Quel est donc le châtiment de ceux qui n’accueillent pas ainsi les événements ? Leur châtiment est d’être ce qu’ils sont. Quelqu’un est-il mécontent d’être seul ? Qu’il reste dans l’isolement. Mécontent d’avoir des parents ? Qu’il soit mauvais fils, et se désole ! Mécontent d’avoir des enfants ? Qu’il soit mauvais père. Jette-le en prison. Mais dans quelle prison ? Dans celle où il est ; car c’est malgré lui qu’il est où il est ; et là où quelqu’un est malgré lui, c’est en prison qu’il est ; d’où il suit que Socrate n’était pas en prison, car il y était volontairement. — « Se peut-il bien, dis-tu, que je sois estropié d’une jambe ? » — Esclave ! c’est pour une misérable jambe que tu prends l’univers à partie ! Ne peux-tu en faire le sacrifice au monde ? Ne saurais-tu t’en séparer ? Ne peux-tu la rendre gaîment à celui qui te l’a donnée ? Vas-tu t’emporter, t’indigner contre les arrêts de Jupiter, contre ce qu’il a lui-même décidé et arrêté avec les Parques, quand elles assistaient à ta naissance avec leurs quenouilles ? Ne sais-tu pas quelle minime fraction tu es par rapport au tout ? Ceci (bien entendu) est dit de ton corps ; car par ta raison tu n’es pas au-dessous des dieux mêmes ; tu n’es pas moins grand qu’eux : la grandeur de la raison, en effet, ne se reconnaît pas à la largeur ni à la hauteur, mais aux jugements.

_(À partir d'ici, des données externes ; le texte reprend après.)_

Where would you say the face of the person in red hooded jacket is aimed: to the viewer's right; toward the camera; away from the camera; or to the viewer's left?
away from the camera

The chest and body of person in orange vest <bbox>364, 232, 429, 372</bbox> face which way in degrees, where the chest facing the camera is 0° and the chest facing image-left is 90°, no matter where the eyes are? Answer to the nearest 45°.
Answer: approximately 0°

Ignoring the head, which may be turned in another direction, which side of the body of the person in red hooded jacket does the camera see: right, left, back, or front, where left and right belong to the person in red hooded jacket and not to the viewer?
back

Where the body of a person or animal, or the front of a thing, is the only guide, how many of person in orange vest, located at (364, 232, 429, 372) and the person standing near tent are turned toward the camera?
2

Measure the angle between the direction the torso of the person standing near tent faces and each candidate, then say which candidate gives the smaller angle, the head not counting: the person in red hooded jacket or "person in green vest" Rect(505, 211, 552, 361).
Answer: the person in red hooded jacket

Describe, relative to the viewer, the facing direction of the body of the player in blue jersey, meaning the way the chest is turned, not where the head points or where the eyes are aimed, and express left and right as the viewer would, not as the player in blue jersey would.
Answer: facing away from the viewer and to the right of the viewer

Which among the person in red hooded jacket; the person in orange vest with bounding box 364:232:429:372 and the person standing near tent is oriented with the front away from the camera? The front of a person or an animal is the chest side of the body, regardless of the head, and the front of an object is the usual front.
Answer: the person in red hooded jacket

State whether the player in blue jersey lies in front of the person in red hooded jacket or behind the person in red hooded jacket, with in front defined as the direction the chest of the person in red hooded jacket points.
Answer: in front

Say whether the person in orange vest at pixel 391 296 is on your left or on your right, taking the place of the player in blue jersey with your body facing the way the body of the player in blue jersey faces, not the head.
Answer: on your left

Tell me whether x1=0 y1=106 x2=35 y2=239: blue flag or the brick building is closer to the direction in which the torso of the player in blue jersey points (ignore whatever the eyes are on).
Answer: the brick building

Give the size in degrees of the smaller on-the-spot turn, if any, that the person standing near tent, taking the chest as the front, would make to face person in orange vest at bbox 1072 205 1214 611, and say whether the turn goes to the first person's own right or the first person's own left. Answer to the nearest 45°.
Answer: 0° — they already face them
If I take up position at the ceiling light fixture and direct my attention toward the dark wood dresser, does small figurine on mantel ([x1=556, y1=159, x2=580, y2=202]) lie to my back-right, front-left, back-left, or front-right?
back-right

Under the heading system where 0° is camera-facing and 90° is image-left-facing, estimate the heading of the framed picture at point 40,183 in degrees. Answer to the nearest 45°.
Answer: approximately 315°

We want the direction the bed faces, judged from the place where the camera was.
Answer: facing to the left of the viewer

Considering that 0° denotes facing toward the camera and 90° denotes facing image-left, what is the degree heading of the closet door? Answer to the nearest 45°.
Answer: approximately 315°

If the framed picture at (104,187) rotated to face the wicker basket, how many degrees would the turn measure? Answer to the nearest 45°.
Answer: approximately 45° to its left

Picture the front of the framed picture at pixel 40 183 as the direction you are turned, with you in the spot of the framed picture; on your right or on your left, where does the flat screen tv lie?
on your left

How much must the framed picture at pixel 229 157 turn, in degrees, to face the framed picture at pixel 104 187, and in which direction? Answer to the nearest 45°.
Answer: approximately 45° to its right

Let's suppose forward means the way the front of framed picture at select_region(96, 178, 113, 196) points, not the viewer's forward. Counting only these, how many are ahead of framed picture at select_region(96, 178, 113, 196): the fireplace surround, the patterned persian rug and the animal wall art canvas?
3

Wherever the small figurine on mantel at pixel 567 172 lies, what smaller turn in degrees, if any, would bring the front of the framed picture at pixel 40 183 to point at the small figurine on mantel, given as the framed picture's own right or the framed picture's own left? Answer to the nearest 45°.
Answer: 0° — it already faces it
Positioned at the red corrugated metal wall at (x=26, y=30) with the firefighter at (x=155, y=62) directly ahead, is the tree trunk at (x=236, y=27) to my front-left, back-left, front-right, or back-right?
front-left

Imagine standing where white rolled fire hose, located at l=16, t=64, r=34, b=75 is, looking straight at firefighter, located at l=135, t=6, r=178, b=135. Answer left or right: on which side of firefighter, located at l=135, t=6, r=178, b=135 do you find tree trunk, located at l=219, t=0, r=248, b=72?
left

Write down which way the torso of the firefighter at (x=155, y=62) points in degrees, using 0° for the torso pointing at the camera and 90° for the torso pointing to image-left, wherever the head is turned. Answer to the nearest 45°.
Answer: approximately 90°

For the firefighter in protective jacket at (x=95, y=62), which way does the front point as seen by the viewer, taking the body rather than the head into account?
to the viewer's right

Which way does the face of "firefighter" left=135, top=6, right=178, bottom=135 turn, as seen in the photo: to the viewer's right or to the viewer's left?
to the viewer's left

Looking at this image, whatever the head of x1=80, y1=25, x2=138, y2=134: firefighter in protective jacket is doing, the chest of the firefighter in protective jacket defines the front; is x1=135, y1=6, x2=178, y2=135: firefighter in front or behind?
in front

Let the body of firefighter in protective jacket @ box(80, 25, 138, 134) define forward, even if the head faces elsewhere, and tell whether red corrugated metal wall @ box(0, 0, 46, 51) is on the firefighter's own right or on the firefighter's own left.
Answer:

Ne veux-tu donc pas placer ton bien dans ce qui te fait l’égal des dieux ? — « Malheureux que je suis, dis-tu, d’avoir un pareil père et une pareille mère ! » — Quoi donc ? est-ce que, à ton entrée dans la vie, il ta été donné de choisir, et de dire : « Je veux qu’à cette heure-ci un tel ait des rapports avec une telle, pour que je vienne au monde ? » Cela ne t’a pas été donné. Il a fallu, au contraire, que tes parents existassent d’abord, et qu’ensuite tu naquisses. — Mais de qui ? — D’eux, tels qu’ils étaient. Et, tels qu’ils sont, crois-tu qu’aucun moyen de défense ne t’ait été donné (contre eux) ? Tu serais malheureux et bien à plaindre, si tu ignorais pour quel usage la vue t’a été donnée, et si tu fermais les yeux en face des couleurs ; combien n’es-tu pas plus malheureux et plus à plaindre encore, toi qui ne sais pas que contre tous les inconvénients tu as reçu la grandeur d’âme et la générosité des sentiments ! En face de toi ne sont que des choses en rapport avec les moyens que tu as reçus ; mais tu détournes les yeux, au moment même ou tu devrais les avoir ouverts et bien voyant. Pourquoi ne pas rendre plutôt grâce aux dieux, de t’avoir placé au-dessus des choses qu’ils n’ont pas mises dans ta dépendance, et de n’avoir donné d’action sur toi qu’à celles qui dépendent de toi ? Ils n’ont point donné action sur toi à tes parents, point à tes frères, point à ton corps, point à la fortune, à la mort, à la vie. À quoi donc ont-ils donné action sur toi ? À la seule chose qui dépende en toi, au bon usage des idées. Pourquoi te mettre sous le joug de tant de choses dont tu es indépendant ? C’est ce qu’on appelle se créer à soi-même des embarras.